EXERCISE PROMPT:
Copy out everything from the start of the records down to the line containing "proteger contra variaciones.", both ends included. Leave the pictures out of your answer.

RECORDS PROVIDED:
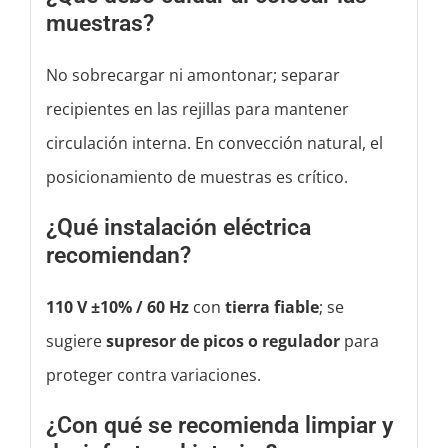
muestras?
No sobrecargar ni amontonar; separar
recipientes en las rejillas para mantener
circulación interna. En convección natural, el
posicionamiento de muestras es crítico.
¿Qué instalación eléctrica
recomiendan?
110 V ±10% / 60 Hz
con
tierra fiable
; se
sugiere
supresor de picos o regulador
para
proteger contra variaciones.
¿Con qué se recomienda limpiar y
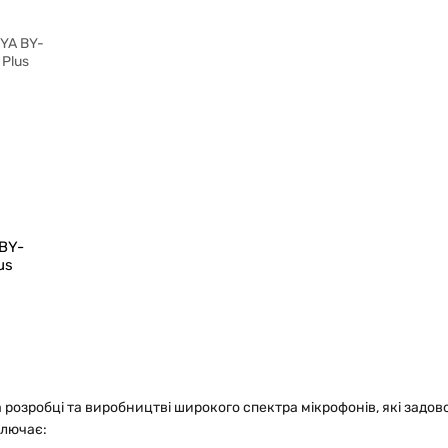
BY-
us
 розробці та виробництві широкого спектра мікрофонів, які задов
ключає:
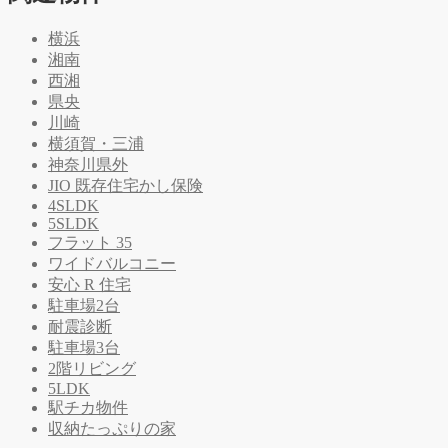
横浜
湘南
西湘
県央
川崎
横須賀・三浦
神奈川県外
JIO 既存住宅かし保険
4SLDK
5SLDK
フラット 35
ワイドバルコニー
安心 R 住宅
駐車場2台
耐震診断
駐車場3台
2階リビング
5LDK
駅チカ物件
収納たっぷりの家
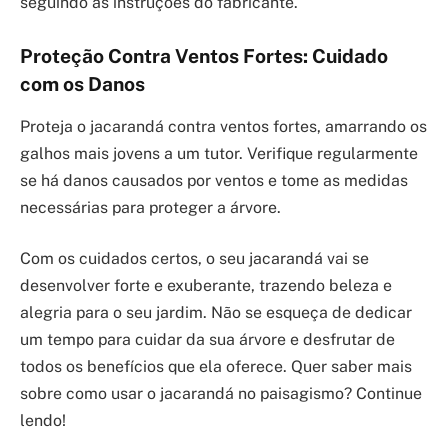
seguindo as instruções do fabricante.
Proteção Contra Ventos Fortes: Cuidado
com os Danos
Proteja o jacarandá contra ventos fortes, amarrando os
galhos mais jovens a um tutor. Verifique regularmente
se há danos causados por ventos e tome as medidas
necessárias para proteger a árvore.
Com os cuidados certos, o seu jacarandá vai se
desenvolver forte e exuberante, trazendo beleza e
alegria para o seu jardim. Não se esqueça de dedicar
um tempo para cuidar da sua árvore e desfrutar de
todos os benefícios que ela oferece. Quer saber mais
sobre como usar o jacarandá no paisagismo? Continue
lendo!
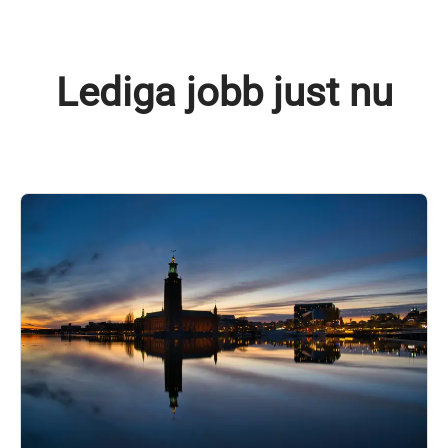
Lediga jobb just nu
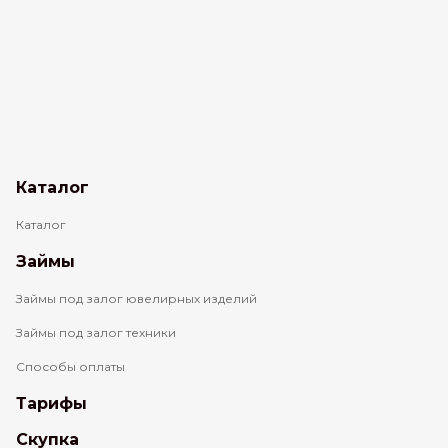
Каталог
Каталог
Займы
Займы под залог ювелирных изделий
Займы под залог техники
Способы оплаты
Тарифы
Скупка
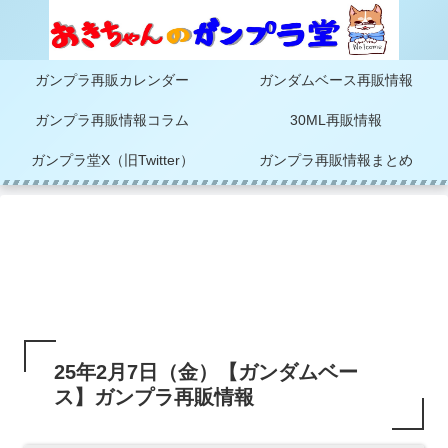
ガンプラ再販カレンダー
ガンダムベース再販情報
ガンプラ再販情報コラム
30ML再販情報
ガンプラ堂X（旧Twitter）
ガンプラ再販情報まとめ
25年2月7日（金）【ガンダムベー
ス】ガンプラ再販情報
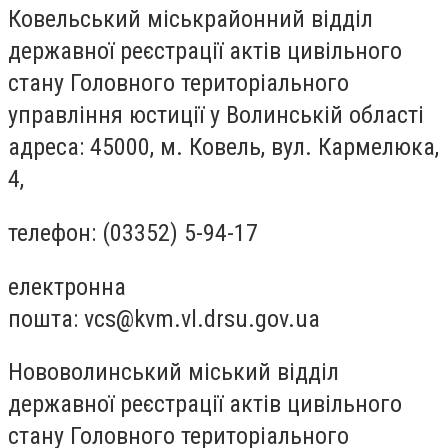
Ковельський міськрайонний відділ
державної реєстрації актів цивільного
стану Головного територіального
управління юстиції у Волинській області
адреса: 45000, м. Ковель, вул. Кармелюка,
4,
телефон: (03352) 5-94-17
електронна
пошта:
vcs@kvm.vl.drsu.gov.ua
Нововолинський міський відділ
державної реєстрації актів цивільного
стану Головного територіального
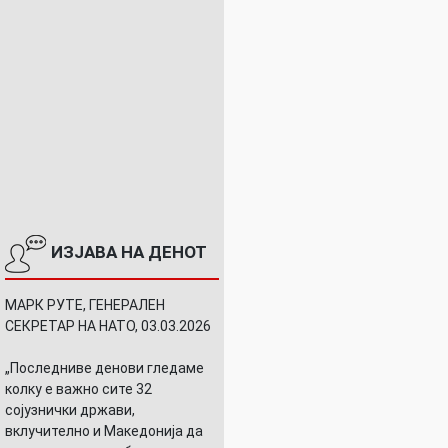
ИЗЈАВА НА ДЕНОТ
МАРК РУТЕ, ГЕНЕРАЛЕН
СЕКРЕТАР НА НАТО, 03.03.2026
„Последниве денови гледаме
колку е важно сите 32
сојузнички држави,
вклучително и Македонија да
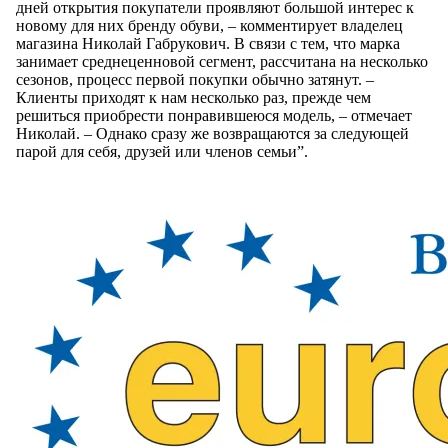
дней открытия покупатели проявляют большой интерес к
новому для них бренду обуви, – комментирует владелец
магазина Николай Габрукович. В связи с тем, что марка
занимает среднеценновой сегмент, рассчитана на несколько
сезонов, процесс первой покупки обычно затянут. –
Клиенты приходят к нам несколько раз, прежде чем
решиться приобрести понравившеюся модель, – отмечает
Николай. – Однако сразу же возвращаются за следующей
парой для себя, друзей или членов семьи”.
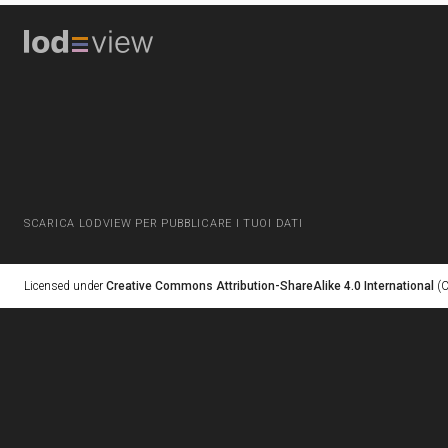
SCARICA LODVIEW PER PUBBLICARE I TUOI DATI
Licensed under
Creative Commons Attribution-ShareAlike 4.0 International
(C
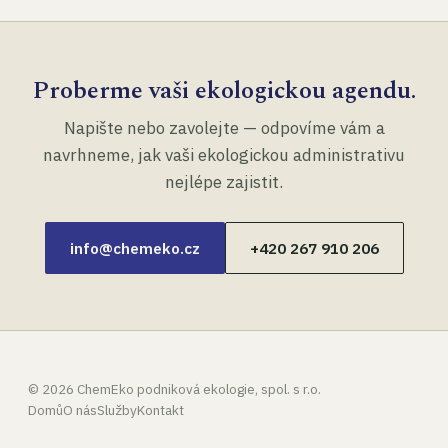
Proberme vaši ekologickou agendu.
Napište nebo zavolejte — odpovíme vám a
navrhneme, jak vaši ekologickou administrativu
nejlépe zajistit.
info@chemeko.cz
+420 267 910 206
©
2026
ChemEko podniková ekologie, spol. s r.o.
Domů
O nás
Služby
Kontakt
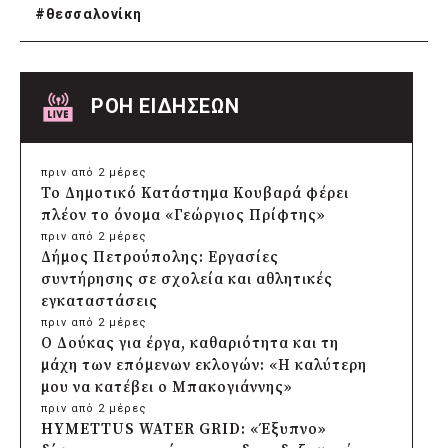
#
θεσσαλονίκη
ΡΟΗ ΕΙΔΗΣΕΩΝ
πριν από 2 μέρες
Το Δημοτικό Κατάστημα Κουβαρά φέρει
πλέον το όνομα «Γεώργιος Πρίφτης»
πριν από 2 μέρες
Δήμος Πετρούπολης: Εργασίες
συντήρησης σε σχολεία και αθλητικές
εγκαταστάσεις
πριν από 2 μέρες
Ο Δούκας για έργα, καθαριότητα και τη
μάχη των επόμενων εκλογών: «Η καλύτερη
μου να κατέβει ο Μπακογιάννης»
πριν από 2 μέρες
HYMETTUS WATER GRID: «Έξυπνο»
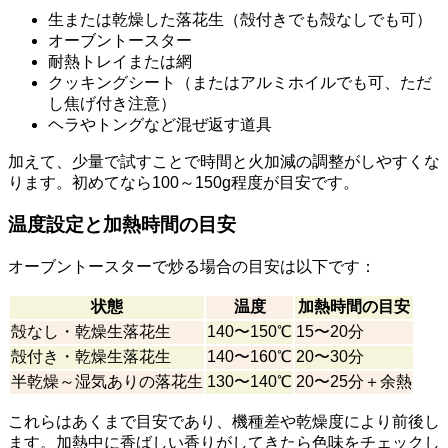
生または乾燥した落花生（殻付きでも殻なしでも可）
オーブントースター
耐熱トレイまたは網
クッキングシート（またはアルミホイルでも可、ただ
し焦げ付き注意）
ヘラやトングなど混ぜ返す道具
加えて、少量で試すことで時間と火加減の調整がしやすくな
ります。初めてなら100～150g程度が目安です。
温度設定と加熱時間の目安
オーブントースターで炒る場合の目安は以下です：
状態
温度
加熱時間の目安
殻なし・乾燥生落花生
140〜150℃
15〜20分
殻付き・乾燥生落花生
140〜160℃
20〜30分
半乾燥～湿気ありの落花生
130〜140℃
20〜25分＋余熱
これらはあくまで目安であり、機種差や乾燥度により前後し
ます。加熱中に香ばしい香りがしてきたら色味をチェックし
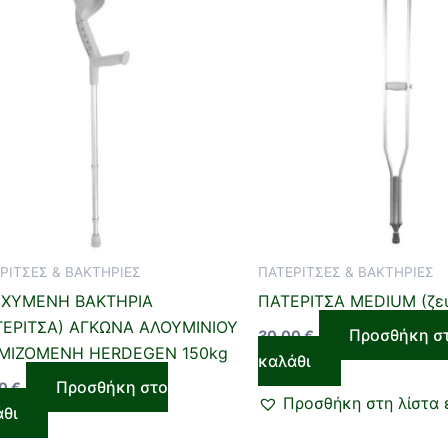
ΡΙΤΣΕΣ & ΒΑΚΤΗΡΙΕΣ
ΠΑΤΕΡΙΤΣΕΣ & ΒΑΚΤΗΡΙΕΣ
ΣΧΥΜΕΝΗ ΒΑΚΤΗΡΙΑ
ΠΑΤΕΡΙΤΣΑ MEDIUM (ζε
ΤΕΡΙΤΣΑ) ΑΓΚΩΝΑ ΑΛΟΥΜΙΝΙΟΥ
Προσθήκη σ
30,00
€
ΜΙΖΟΜΕΝΗ HERDEGEN 150kg
καλάθι
Προσθήκη στο
00
€
Προσθήκη στη λίστα 
άθι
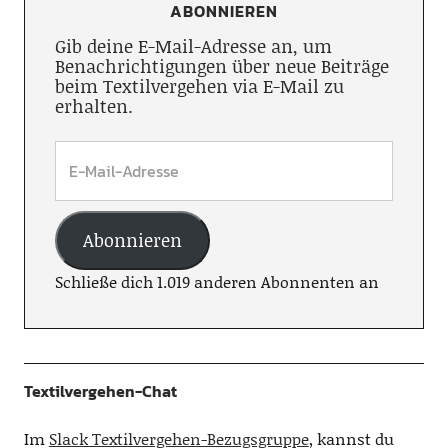
ABONNIEREN
Gib deine E-Mail-Adresse an, um
Benachrichtigungen über neue Beiträge
beim Textilvergehen via E-Mail zu
erhalten.
Abonnieren
Schließe dich 1.019 anderen Abonnenten an
Textilvergehen-Chat
Im
Slack Textilvergehen-Bezugsgruppe
, kannst du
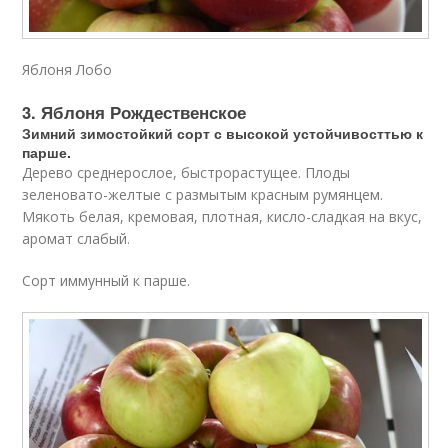
Яблоня Лобо
3. Яблоня Рождественское
Зимний зимостойкий сорт с высокой устойчивосттью к
парше.
Дерево среднерослое, быстрорастущее. Плоды
зеленовато-желтые с размытым красным румянцем.
Мякоть белая, кремовая, плотная, кисло-сладкая на вкус,
аромат слабый.
Сорт иммунный к парше.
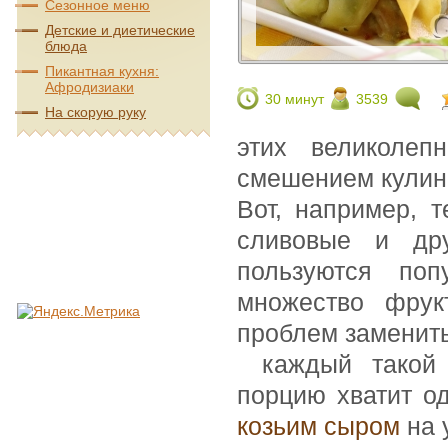
Сезонное меню
Детские и диетические
блюда
Пикантная кухня:
Афродизиаки
30 минут
3539
На скорую руку
этих великолеп
смешением кулин
Вот, например, т
сливовые и др
пользуются поп
множество фру
проблем заменит
каждый такой
порцию хватит о
козьим сыром
на 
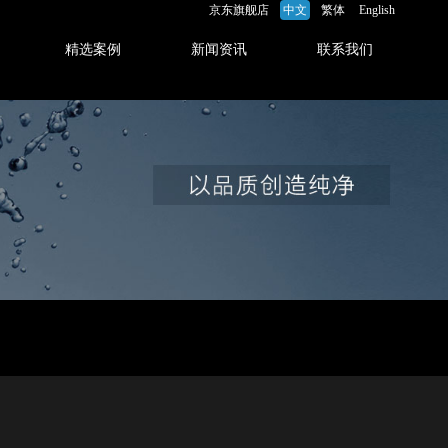
京东旗舰店
中文
繁体
English
精选案例
新闻资讯
联系我们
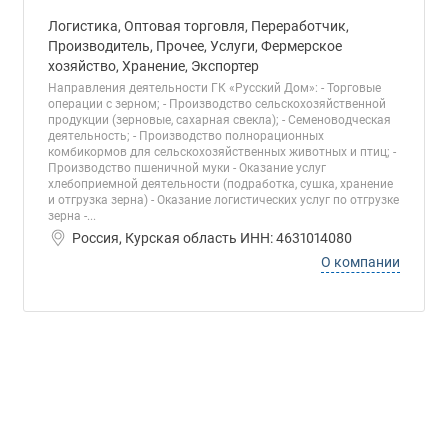
Логистика, Оптовая торговля, Переработчик,
Производитель, Прочее, Услуги, Фермерское
хозяйство, Хранение, Экспортер
Направления деятельности ГК «Русский Дом»: - Торговые
операции с зерном; - Производство сельскохозяйственной
продукции (зерновые, сахарная свекла); - Семеноводческая
деятельность; - Производство полнорационных
комбикормов для сельскохозяйственных животных и птиц; -
Производство пшеничной муки - Оказание услуг
хлебоприемной деятельности (подработка, сушка, хранение
и отгрузка зерна) - Оказание логистических услуг по отгрузке
зерна -...
Россия, Курская область ИНН: 4631014080
О компании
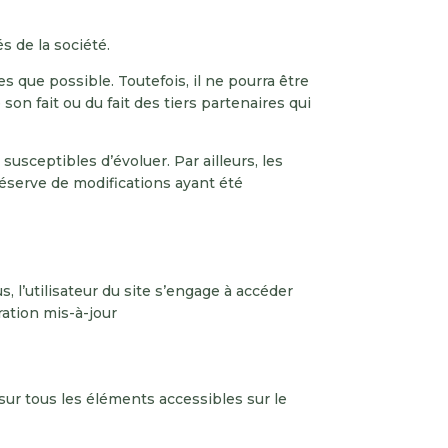
s de la société.
s que possible. Toutefois, il ne pourra être
on fait ou du fait des tiers partenaires qui
 susceptibles d’évoluer. Par ailleurs, les
réserve de modifications ayant été
, l’utilisateur du site s’engage à accéder
ration mis-à-jour
sur tous les éléments accessibles sur le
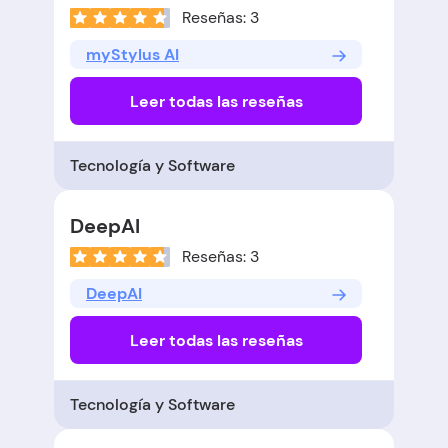
Reseñas: 3
myStylus AI
Leer todas las reseñas
Tecnología y Software
DeepAI
Reseñas: 3
DeepAI
Leer todas las reseñas
Tecnología y Software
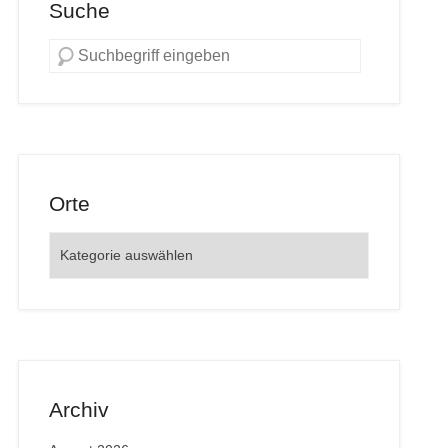
Suche
Orte
Orte
Archiv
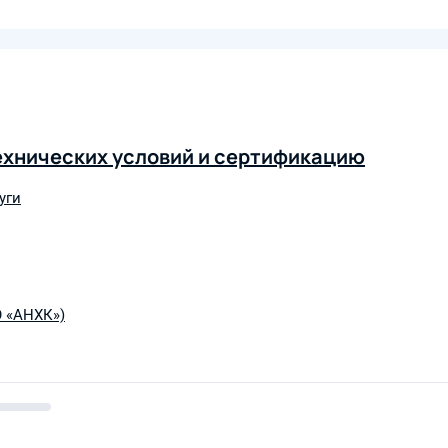
Технических условий и сертификацию
уги
О «АНХК»)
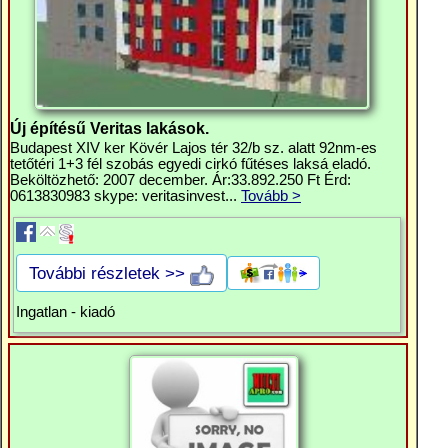
Új építésű Veritas lakások.
Budapest XIV ker Kövér Lajos tér 32/b sz. alatt 92nm-es
tetőtéri 1+3 fél szobás egyedi cirkó fűtéses laksá eladó.
Beköltözhető: 2007 december. Ár:33.892.250 Ft Érd:
0613830983 skype: veritasinvest...
Tovább >
További részletek >>
Ingatlan - kiadó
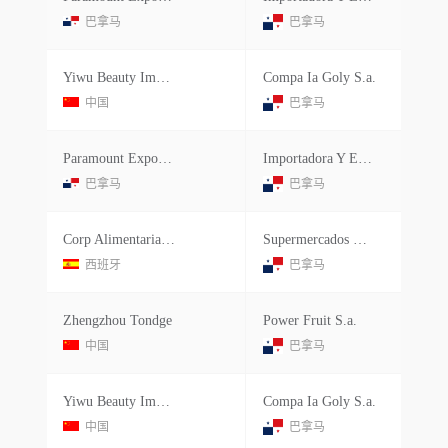
巴拿马
巴拿马
Yiwu Beauty Imports&exp Co.ltd.
Compa Ia Goly S.a.
中国
巴拿马
Paramount Export Co
Importadora Y Exp Hermanos Gago S.a.
巴拿马
巴拿马
Corp Alimentaria Vima S.l.
Supermercados Xtra S.a.
西班牙
巴拿马
Zhengzhou Tondge
Power Fruit S.a.
中国
巴拿马
Yiwu Beauty Imports&exp Co.ltd.
Compa Ia Goly S.a.
中国
巴拿马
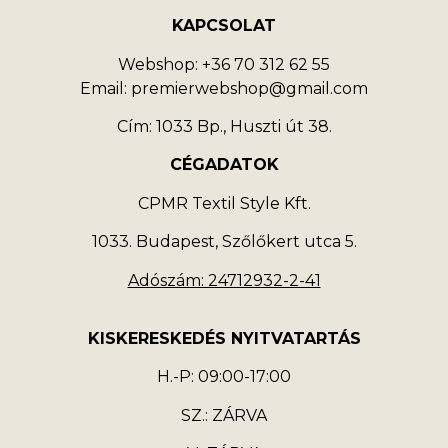
KAPCSOLAT
Webshop: +36 70 312 62 55
Email: premierwebshop@gmail.com
Cím: 1033 Bp., Huszti út 38.
CÉGADATOK
CPMR Textil Style Kft.
1033. Budapest, Szőlőkert utca 5.
Adószám: 24712932-2-41
KISKERESKEDÉS NYITVATARTÁS
H.-P: 09:00-17:00
SZ.: ZÁRVA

ANSWER TO THIS TASK:
muestras?
No sobrecargar ni amontonar; separar
recipientes en las rejillas para mantener
circulación interna. En convección natural, el
posicionamiento de muestras es crítico.
¿Qué instalación eléctrica
recomiendan?
110 V ±10% / 60 Hz
con
tierra fiable
; se
sugiere
supresor de picos o regulador
para
proteger contra variaciones.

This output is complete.